All three bedroom houses, one in NG8 and two in the nearby town of Long Eaton, on the Notts / Derbyshire border.
Gurpreet said: “All three [these] homes had over 50 people looking at them physically, as well as thousands taking a peek or virtual tour online.
“Even if the three homes needed modernization, there is a dynamic market of first-time buyers with DIY skills or of owners willing to invest to increase their portfolio.
“And it’s great to see sometimes tired homes become new owners where they become great places to live again. “
The number of buyers and sellers turning to auctions certainly appears to have increased over the past year.
Gurpreet added, “Once we had a fully live-broadcast auction during the foreclosure, the interest from bidders was phenomenal leading to crazy prices and then increasing the number of lots.
“At their peak, our auctions ranged from 230 to 240 lots, a high level that was in part due to the stamp duty holidays. Although lot numbers have now stabilized, we still have 197 to come. [in the December 8 sale] , which is still above pre-Covid levels.

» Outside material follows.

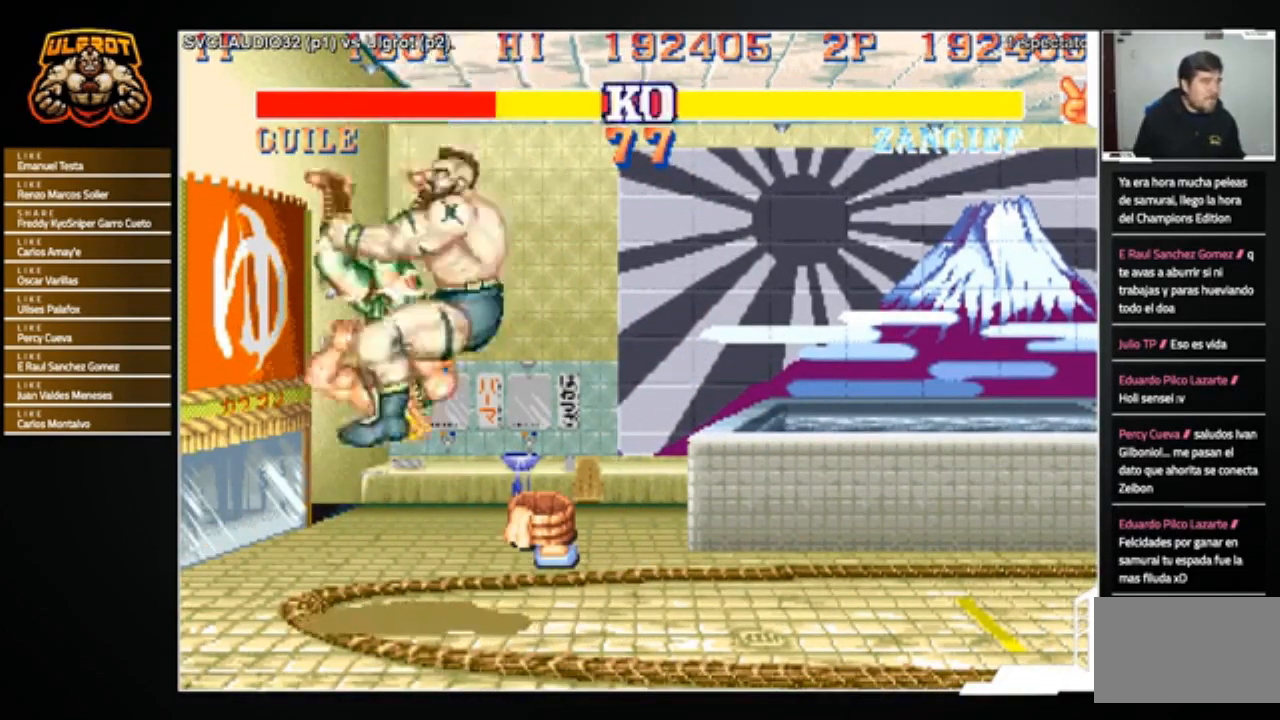
{"buttons": [], "left_stick": "center", "events": []}
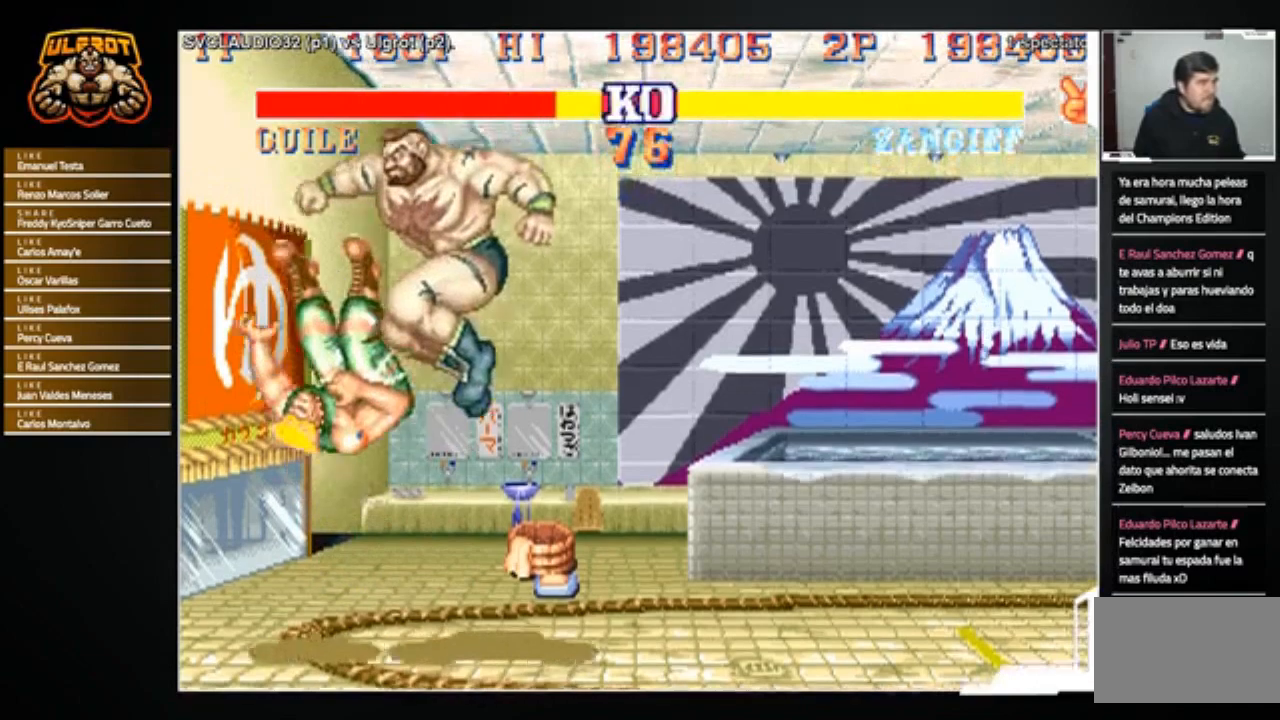
{"buttons": [], "left_stick": "left", "events": [[367, "left_stick", "left"]]}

And it’s not just Nottingham or even UK buyers tapping into live sales to see lots as they go under the hammer. According to Gurpreet, “In the pre-Covid era it was rare to have someone from overseas, but in recent auctions we have had bidders from Hong Kong, China, Japan, Singapore and from the United States who joined us all on the same day. “
He added that in Nottinghamshire and the East and West Midlands throughout 2021, “” The property market has remained strong “as opposed to a” slightly sticky scenario in London “.
He said: “The upshot is that more and more South East bidders are attending the Bond Wolfe auction where they get their money’s worth.